Actually, it was not corpses who spoke. Rev. Fred A. Lucas Jr. told the audience that New York City was like a slave plantation run for the wealthy. Belafonte falsely asserted that Mayor Mike Bloomberg had increased the concentration of African-Americans in the city’s prisons. The city's newly elected public advocate, Letitia James, called for a government “that cares more about a child going hungry than a new stadium or a new tax credit for a luxury development.” All this was even too much for the New York Times editorial board, who called the speeches “backward-looking … [and] both graceless and smug.” As for James’ comments, they were “the worst among them.” And Belafonte’s remarks, they noted, were “utterly bogus.”

Perhaps the owners of the Times were afraid that next on the mayor’s agenda might be Hugo Chavez-style press control or, God forbid, a takeover of the paper by the mayor’s press office carried out by administrative decree. No wonder the paper is considering a bid to sell to a Chinese magnate. As Mona Charen quipped, if the Chinese Communists buy it, the paper will definitely be more rightwing.

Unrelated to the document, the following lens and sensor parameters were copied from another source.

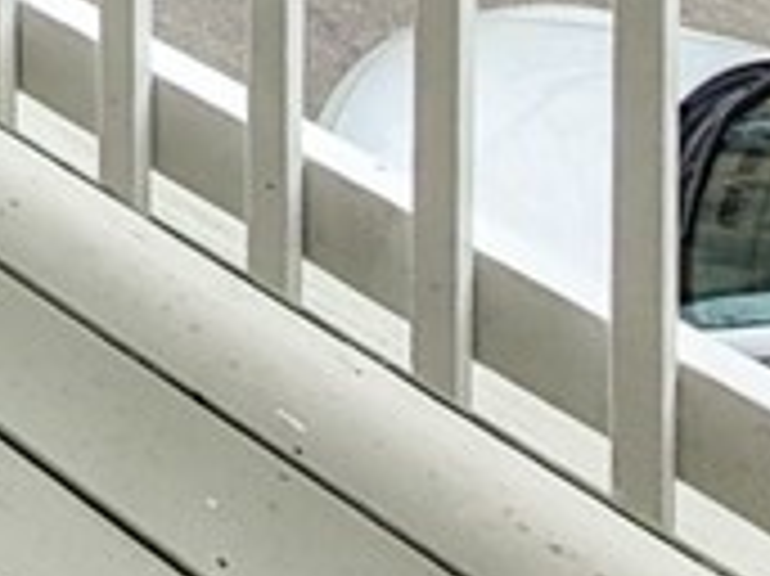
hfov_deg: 18.4
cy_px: -986
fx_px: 1734
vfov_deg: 12.4
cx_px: -689
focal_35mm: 78
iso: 40
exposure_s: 1/140
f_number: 2.2
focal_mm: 1.74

Jim Epstein, writing at The Daily Beast, understood what de Blasio is about better than anyone. Let him aim away, he writes, pointing out that “[h]is new job won’t afford him the political power of Lenin or Mao -- or anything close to what would be necessary to reshape the city’s demography.” His plan to raise taxes on the rich will collapse in Albany where the state’s budget is created, the city’s budget has to be balanced by law, and he doesn’t have on hand the money he promised to the labor unions when new contracts are negotiated. Actually, he is only beholden to the teachers' union in particular, since only they backed him in the primaries and did the legwork on his behalf.

That is clearly why de Blasio has promised to cut down the charter schools popular with the African-American community. The anti-reform union opposes them. As for his promise to build 200,000 more units of affordable housing, Epstein writes that “will only happen if the city gets a miraculous windfall of federal tax credit allocations, which provide most of the equity for such projects.”

The tragedy is that leftist do-good programs for the poor are self-defeating, and could make the city far worse. Moreover, they are based on a faulty understanding of why big cities like New York have both rich and poor living in their domain. Writing in the New York Daily News a few months ago, Ed Glaeser, a professor of economics at Harvard, explained that the city’s “extreme inequality reflects other extraordinary aspects of New York: the massive global financial markets based here, America’s most accessible public transit system, hyper-dense immigrant communities and broad social services, like public housing. These forces attract both rich and poor to New York, and New York should not be ashamed of that economic diversity.”